A second initiative he organized in the 1940s was a meeting about "physiological mechanisms underlying the phenomena of conditioned reflexes and hypnosis as related to the problem of cerebral inhibition." This so-called "Cerebral Inhibition Meeting" was sponsored by the Josiah Macy Foundation attended by scientists like Gregory Bateson, and Margaret Mead, and five others. Together they would initiate the Cybernetics Group. Among its members this group was called the "Man-Machine Project". Other participants were Warren McCulloch, Arturo Rosenblueth, Gregory Bateson, Margaret Mead, and Lawrence K. Frank. According to Steinberg (2000) "Rosenblueth, a protégé of Norbert Wiener, set out the broad parameters of the proposed effort." Fremont-Smith later continued his initiative, funding Macy Conferences between 1946 and 1953 on the subject. The first, "Circular Causal and Feedback Mechanisms in Biological and Social Systems", was one of the first organized studies of interdisciplinarity, spawning breakthroughs in systems theory and leading to the foundation of what later was to be known as cybernetics. In the 1950s he was among the first members of the Society for General Systems Research.

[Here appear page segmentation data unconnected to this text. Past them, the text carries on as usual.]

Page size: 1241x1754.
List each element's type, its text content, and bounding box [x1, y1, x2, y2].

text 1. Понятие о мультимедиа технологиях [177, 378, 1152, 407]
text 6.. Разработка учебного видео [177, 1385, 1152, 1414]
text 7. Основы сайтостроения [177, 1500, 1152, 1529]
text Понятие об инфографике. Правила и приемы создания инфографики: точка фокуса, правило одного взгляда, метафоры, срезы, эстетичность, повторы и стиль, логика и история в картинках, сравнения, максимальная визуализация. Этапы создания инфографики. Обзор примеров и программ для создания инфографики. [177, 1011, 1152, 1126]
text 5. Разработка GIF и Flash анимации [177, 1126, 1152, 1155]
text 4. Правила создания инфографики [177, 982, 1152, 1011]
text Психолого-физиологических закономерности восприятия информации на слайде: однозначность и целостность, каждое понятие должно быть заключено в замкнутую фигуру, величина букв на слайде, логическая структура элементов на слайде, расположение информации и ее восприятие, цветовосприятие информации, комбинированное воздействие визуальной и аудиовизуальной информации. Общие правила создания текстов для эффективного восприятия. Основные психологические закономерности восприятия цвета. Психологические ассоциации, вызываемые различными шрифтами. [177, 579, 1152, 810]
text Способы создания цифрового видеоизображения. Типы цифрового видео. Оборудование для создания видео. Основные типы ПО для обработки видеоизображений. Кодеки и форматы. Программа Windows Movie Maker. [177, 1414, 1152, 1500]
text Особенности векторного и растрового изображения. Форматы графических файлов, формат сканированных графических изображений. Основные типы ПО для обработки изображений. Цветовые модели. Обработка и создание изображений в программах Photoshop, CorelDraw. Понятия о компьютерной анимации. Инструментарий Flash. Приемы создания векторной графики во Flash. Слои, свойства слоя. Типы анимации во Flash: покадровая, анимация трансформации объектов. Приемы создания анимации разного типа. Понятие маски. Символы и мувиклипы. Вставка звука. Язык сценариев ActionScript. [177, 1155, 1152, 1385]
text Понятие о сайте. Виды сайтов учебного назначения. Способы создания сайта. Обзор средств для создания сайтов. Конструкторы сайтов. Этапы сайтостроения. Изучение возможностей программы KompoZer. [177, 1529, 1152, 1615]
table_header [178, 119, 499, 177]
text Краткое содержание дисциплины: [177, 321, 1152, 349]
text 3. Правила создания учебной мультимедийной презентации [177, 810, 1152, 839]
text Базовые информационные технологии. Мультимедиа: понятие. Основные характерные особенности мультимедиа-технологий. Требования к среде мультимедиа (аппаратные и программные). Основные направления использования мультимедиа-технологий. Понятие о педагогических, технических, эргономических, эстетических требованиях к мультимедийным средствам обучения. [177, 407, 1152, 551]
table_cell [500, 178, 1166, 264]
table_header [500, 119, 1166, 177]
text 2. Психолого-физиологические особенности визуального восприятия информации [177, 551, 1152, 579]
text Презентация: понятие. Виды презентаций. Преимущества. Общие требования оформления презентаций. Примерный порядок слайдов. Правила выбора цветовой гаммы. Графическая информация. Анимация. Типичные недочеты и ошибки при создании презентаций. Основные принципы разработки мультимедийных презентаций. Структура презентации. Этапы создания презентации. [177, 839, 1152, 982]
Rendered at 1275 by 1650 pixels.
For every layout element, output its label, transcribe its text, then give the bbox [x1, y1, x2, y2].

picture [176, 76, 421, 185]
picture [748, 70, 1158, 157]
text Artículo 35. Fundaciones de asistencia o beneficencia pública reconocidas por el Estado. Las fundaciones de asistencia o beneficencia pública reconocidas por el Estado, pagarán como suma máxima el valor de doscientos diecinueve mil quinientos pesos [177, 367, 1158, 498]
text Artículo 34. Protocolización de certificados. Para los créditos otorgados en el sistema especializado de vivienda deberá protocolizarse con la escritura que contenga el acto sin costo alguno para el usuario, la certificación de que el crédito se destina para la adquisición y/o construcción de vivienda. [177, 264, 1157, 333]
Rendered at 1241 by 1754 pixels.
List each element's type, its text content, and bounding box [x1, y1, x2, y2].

Fremont-Smith continued to direct the Macy Conference Program, covering a range of topics in biomedical and social sciences, until 1960. In 1959 he was the organizer of the first ever held conferences on LSD.

In retirement from the Macy Foundation, Fremont-Smith began the Interdisciplinary Communications Program (1968-1976) at the Smithsonian Institution.

== Family life ==
He was married to Frances Eliot Fremont-Smith, and the youngest of their three sons was Eliot Fremont-Smith (1929-2007) a former critic for The New York Times.

==Publications==
Articles
- "The Nature of the Reducing Substances in the Blood Serum of Limulus Polyphemus and in the Serum, Cerebrospinal Fluid and Aqueous Humor of Certain Elasmobranchs," with Mary Elizabeth Dailey. Biological Bulletin, vol. 62, no. 1 (February 1932), pp. 37–41.
- "Rights and Responsibilities." N C Med J., vol. 14, no. 9 (September 1953), pp. 405–408.
- "The Mental Health Aspects of the Peaceful Use of Atomic Energy." Am J Orthopsychiatry., vol. 28, no. 3 (July 1958), pp. 456–466.
- "World Mental Health Year." Hosp Prog., vol. 41 (February 1960), pp. 46–48.
- "Communication Across Scientific Disciplines." J Child Asthma Res Inst Hosp Denver, vol. 1 (March 1961), pp. 4–14.
- "The Interdisciplinary Conference." AIBS Bulletin, vol. 11, no. 2 (April 1961), pp. 17–32.
- "The Interdisciplinary Conference." J Asthma Res., vol. 65 (September 1963), pp. 3–10.
- "The Role of Foundation in Medical Research." New England Journal of Medicine, vol. 271 (December 24, 1964), pp. 1348–1351. .
- "Small Conferences." Science, vol. 148, no. 3678 (June 25, 1965), pp. 1669–1670.
- "The Neurological Justification for the Use of Interruption in Communication." Trans Am Neurol Assoc., vol. 94 (1969), pp. 160–164.
- "The Neurological Justification for the Use of Interruption in Communication." Perspect Biol Med., vol. 14, no. 2 (1971), pp. 333–338.

Book contributions
- Foreword to The Patient Speaks: Mother Story Verbatim in Psychoanalysis of Allergic Illness, by Dr. Harold A. Abramson. Preface by M. Murray Peshkin. New York: Vantage Press (1956). ISBN 0533043433.
- Introduction to The Use of LSD in Psychotherapy, by Dr. Harold A. Abramson. New York: Josiah Macy, Jr. Foundation (1960), pp. 7–23.
  - Reprinted as "A Symposium." In: The Drug Experience: First-Person Accounts of Addicts, Writers, Scientists, and Others. Edited, with introduction and notes, by David Ebin. New York: Orion Press (1961), pp. 368–385. .
- Preface to The Use of LSD in Psychotherapy and Alcoholism. Edited by Dr. Harold A. Abramson. Indianapolis, Indiana: Bobbs-Merrill (1967), pp. xv-xvi.
"Proceedings of the Second International Conference on the Use of LSD in Psychotherapy and Alcoholism, at the South Oaks Hospital, in Amityville, New York, May 8–10, 1965."

Letters to the editor
- "Pros and Con Regarding LSD" (letter to the editor). New England Journal of Medicine, vol. 274, no. 9 (March 3, 1966), pp. 522–523.
 An editorial reply to a previous editorial, "LSD - A Dangerous Drug."